Zillow Earnings Beat Estimates. Mortgages and Rentals Business Jumps.
Oct 30, 2025 16:06:00 -0400 by Shaina Mishkin | #Real Estate #Earnings ReportZillow has been building out its services offerings beyond its core agent business. (Gabby Jones/Bloomberg)
Key Points
- Zillow Group’s third-quarter earnings exceeded analyst expectations, with four cents per share on $676 million in revenue.
- Mortgage revenue increased 36% to $53 million, driven by a 57% rise in purchase loan origination to $1.3 billion.
- Rentals revenue grew 41% to $174 million, with multifamily properties advertising on Zillow increasing 47% to 69,000.
Real estate listings and technology company Zillow Group posted third-quarter earnings that beat analyst expectations. More users are buying homes with its mortgages, and more property managers are using it for rental listings.
Zillow on Thursday said it earned four cents a share on $676 million in revenue in its third quarter. The results beat analyst expectations, which called for two cents a share on $671 million in revenue, according to FactSet.
The company expects fourth quarter revenue in a range from $645 million to $655 million, more than the $644 million analysts on FactSet estimate. Zillow expects adjusted Ebitda in a range from $145 million to $155 million, in line with the $149 million forecast by analysts.

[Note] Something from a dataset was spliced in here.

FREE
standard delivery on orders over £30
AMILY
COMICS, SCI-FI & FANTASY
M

“Our consistently strong performance reinforces that Zillow can grow regardless of what the residential real estate market is doing,” Zillow CEO Jeremy Wacksman and CFO Jeremy Hofmann wrote in a letter to shareholders.
The stock climbed 3.9% shortly after the earnings were released after the market closed. Shares closed up 0.28% to $71.72 on Thursday and are down 3.2% this year, according to Dow Jones Market Data.

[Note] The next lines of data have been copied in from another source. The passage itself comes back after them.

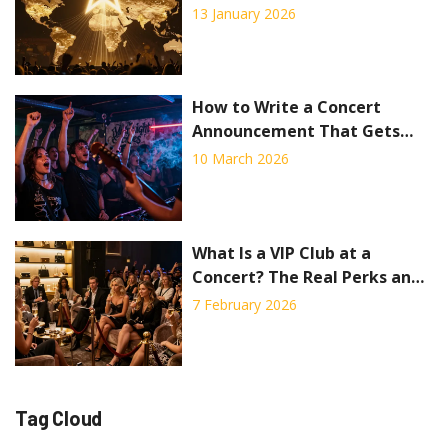
Concert Industry Data
13 January 2026
How to Write a Concert
Announcement That Gets
People Excited
10 March 2026
What Is a VIP Club at a
Concert? The Real Perks and
Hidden Costs
7 February 2026
Tag Cloud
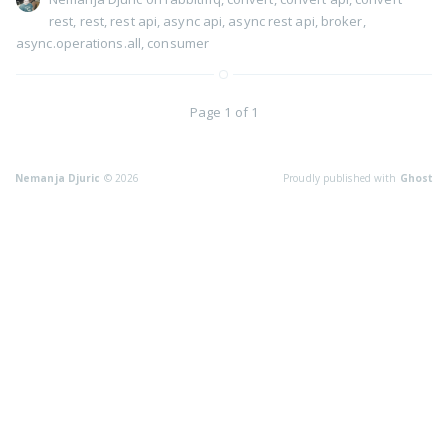
rest
,
rest
,
rest api
,
async api
,
async rest api
,
broker
,
async.operations.all
,
consumer
Page 1 of 1
Nemanja Djuric
© 2026
Proudly published with
Ghost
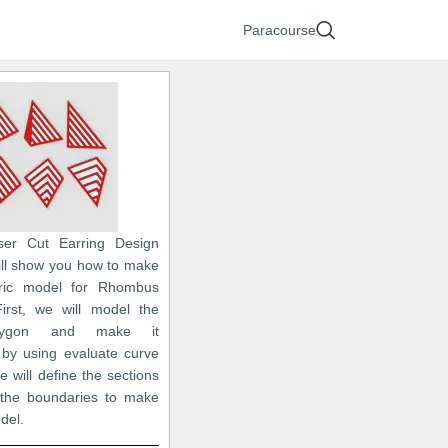
Paracourse
ser Cut Earring Design
 will show you how to make
ric model for Rhombus
First, we will model the
lygon and make it
 by using evaluate curve
 will define the sections
 the boundaries to make
odel.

Zillow’s residential revenue rose 7% from the year before $435 million. The category contains revenue from its agent software and advertising businesses, among other real estate industry products.
The residential category represents the bulk of Zillow’s revenue, but its mortgages and rentals businesses are growing more quickly. Mortgage revenue grew 36% to $53 million, fueled by a 57% increase in purchase loan origination to $1.3 billion, the company said.
“Our mortgage strategy is leading more buyers to choose financing through Zillow Home Loans, which is the main growth driver of our overall Mortgages revenue,” company executives wrote.
That origination volume is still relatively small in the grand scheme of things. United Wholesale Mortgage, one of the nation’s largest mortgage companies, recorded $27.3 billion in purchase loan originations in its second quarter, according to a press release.
But Zillow executives expect the company’s mortgage volume to grow. “We think we have the opportunity, and we deserve the opportunity, to be one of the biggest purchase mortgage originators in the country,” Hofmann told Barron’s in an interview.
Its rentals revenue, which includes revenue from its rental listings business, rose 41% to $174 million. The number of multifamily properties advertising on Zillow grew 47% from the same period in 2024, to 69,000.
Zillow’s rental business has grown quickly—but has also attracted criticism, including a Federal Trade Commission complaint against its rental partnership with Redfin. “We think of it [the rentals strategy] as pro-competitive, pro-consumer, and pro-property manager,” Hofmann told Barron’s when asked about the FTC complaint.
Zillow expects growth in both categories to stay strong: It foresees its mortgage revenue growing about 30% in its second half of the year compared with the same period in 2024, and rentals revenue to grow over 45% in its fourth quarter from one year prior.
“As we continue to deliver excellent results, we’re also aware of the external noise that has gotten louder in recent months—and we’re confident in our ability to execute through it, as we have the past few years whenever the volume has turned up,” the executives wrote in the letter.
The company will discuss its results on a 5 p.m. Eastern conference call.